**WRITTEN TASK**. Below is a block of entries; repeat exactly the lines starting at the line that contains "THE BIG SHOW" and ending at the line that contains "gastroenteritis-associated vomiting. All", both included.

**SOURCE DATA**.
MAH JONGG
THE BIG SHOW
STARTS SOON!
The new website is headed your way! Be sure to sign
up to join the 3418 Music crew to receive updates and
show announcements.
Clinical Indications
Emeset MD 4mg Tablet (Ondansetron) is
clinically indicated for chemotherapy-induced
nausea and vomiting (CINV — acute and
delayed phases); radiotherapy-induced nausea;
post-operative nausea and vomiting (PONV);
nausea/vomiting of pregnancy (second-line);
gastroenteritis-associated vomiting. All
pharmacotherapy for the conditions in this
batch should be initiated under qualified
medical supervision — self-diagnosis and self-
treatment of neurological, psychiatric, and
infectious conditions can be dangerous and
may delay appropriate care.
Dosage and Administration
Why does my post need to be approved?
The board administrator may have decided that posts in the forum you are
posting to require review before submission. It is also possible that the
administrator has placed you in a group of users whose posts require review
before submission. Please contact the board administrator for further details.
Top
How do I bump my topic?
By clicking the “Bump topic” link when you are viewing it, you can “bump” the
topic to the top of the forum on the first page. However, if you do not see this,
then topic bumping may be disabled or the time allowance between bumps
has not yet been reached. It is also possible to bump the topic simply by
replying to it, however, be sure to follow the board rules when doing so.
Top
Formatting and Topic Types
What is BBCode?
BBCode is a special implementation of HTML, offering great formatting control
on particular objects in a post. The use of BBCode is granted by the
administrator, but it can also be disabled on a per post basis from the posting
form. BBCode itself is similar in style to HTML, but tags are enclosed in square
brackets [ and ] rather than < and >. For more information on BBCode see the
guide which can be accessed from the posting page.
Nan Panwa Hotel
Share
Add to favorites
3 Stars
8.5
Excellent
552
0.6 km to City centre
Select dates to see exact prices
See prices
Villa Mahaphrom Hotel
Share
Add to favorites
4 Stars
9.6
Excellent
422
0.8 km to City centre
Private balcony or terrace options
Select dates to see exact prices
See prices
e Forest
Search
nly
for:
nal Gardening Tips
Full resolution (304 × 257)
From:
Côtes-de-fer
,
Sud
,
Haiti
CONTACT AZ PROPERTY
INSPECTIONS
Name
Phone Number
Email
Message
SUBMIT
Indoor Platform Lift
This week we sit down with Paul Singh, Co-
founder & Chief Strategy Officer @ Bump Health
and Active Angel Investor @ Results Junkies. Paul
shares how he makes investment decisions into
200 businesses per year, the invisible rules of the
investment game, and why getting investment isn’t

**FINISHED EXERCISE**.
THE BIG SHOW
STARTS SOON!
The new website is headed your way! Be sure to sign
up to join the 3418 Music crew to receive updates and
show announcements.
Clinical Indications
Emeset MD 4mg Tablet (Ondansetron) is
clinically indicated for chemotherapy-induced
nausea and vomiting (CINV — acute and
delayed phases); radiotherapy-induced nausea;
post-operative nausea and vomiting (PONV);
nausea/vomiting of pregnancy (second-line);
gastroenteritis-associated vomiting. All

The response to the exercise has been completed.